If anything, LeJ was even more radical than its predecessor organizations in its opposition to Shiites. The manifesto of LeJ is worth quoting, and clearly spells out the organization’s objectives: “1) Struggle for the establishment of Islamic Shariah government in Pakistan and the entire world and remove all obstacles toward it.
2) Declare Shi’a a non-Muslim minority.
3) Kill every person who blasphemes or insults the Prophet Muhammad (peace be upon him), the Prophet Muhammad’s pure wives, companions, the Quran, and the religion of Islam.
4) Kill every journalist, businessman, lawyer, bureaucrat, doctor, engineer, or professor who misuses his social position to tarnish the beliefs of Muslims or engage in any way in the preaching or publishing against the Islamic creed and beliefs.
5) Kill every person who helps the enemies of Islam with financial, military, residential, or any other way of assistance. Lashkar-e-Jhangvi recognizes that Shi’a are the biggest obstacle in the path of Islam and they make the greatest effort to corrupt and destroy Muslim beliefs. The Shiites are the biggest insulters of the Prophet, the Prophet’s pure wives, companions, books, and religion. For this reason, Lashkar-e-Jhangvi has made Shi’a its first and primary target. But alongside this, Lashkar-e-Jhangvi has conducted operations from time to time against other Islam-enemy sects in accordance with the time and sensitivity of the situation. But the core target and goal of Lashkar-e-Jhangvi has been and will continue to be Shi’a.”

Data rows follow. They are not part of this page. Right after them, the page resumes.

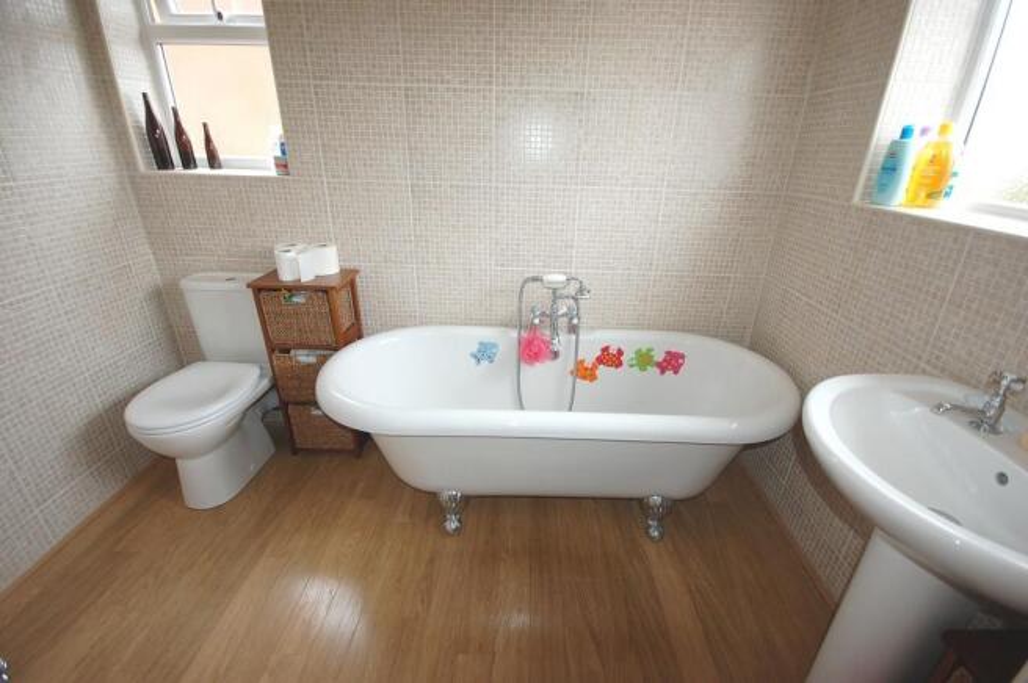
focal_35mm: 15
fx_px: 428
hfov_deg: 100.4
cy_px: 342
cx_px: 514
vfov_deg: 77.2
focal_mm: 10
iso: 400
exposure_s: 1/25
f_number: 4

LeJ was also the first anti-Shiite Sunni organization capable of taking roots in Balochistan, where it targeted the Hazaras. There is a certain rhetoric in Balochi media blaming LeJ’s activities there to Punjabis. Certainly, the national leaders of LeJ are largely Punjabis. However, LeJ militants in Balochistan do not simply execute orders coming from outside the province. LeJ anti-Hazara terrorist campaign in Balochistan was largely devised by local leaders such as Usman Saifullah Kurd (d. 2015) and Dawood Badini, who happens to be the nephew of Khalid Sheikh Mohammad, the al-Qa’ida leader accused by the United States of being the “principal architect” of the 9/11 terrorist attacks.
Kurd and Badini had a key role in LeJ anti-Hazara attacks in Balochistan, which started with the attempted assassination of the Hazara provincial Education Minister Sardar Nisar Ali Hazara in 1999. Although the minister survived, the attack started a wave of killings of members of the Hazara political and cultural elite.

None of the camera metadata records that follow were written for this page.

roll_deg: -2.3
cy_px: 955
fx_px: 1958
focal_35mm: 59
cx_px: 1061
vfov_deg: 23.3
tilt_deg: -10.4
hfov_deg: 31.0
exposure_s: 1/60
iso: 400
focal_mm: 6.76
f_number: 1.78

In 2003, allegedly at the request of Malik Ishaq, although the extent of Ishaq’s ability to control LeJ militants in Balochistan was disputed, anti-Hazara terrorism escalated from targeting individual Hazara leaders to indiscriminate mass killings. The new orientation started with the killing of 12 Hazara police cadets in June 2013, followed in July by an attack against devotees gathered for the Friday prayer that killed 53 men in Quetta. On March 2, 2004, also in Quetta, 42 Hazaras were killed during an Ashura procession. The number of attacks diminished after Badini was arrested in 2003, and Kurd in 2006. However, they managed to escape from jail in 2008, and resumed their terrorist activities.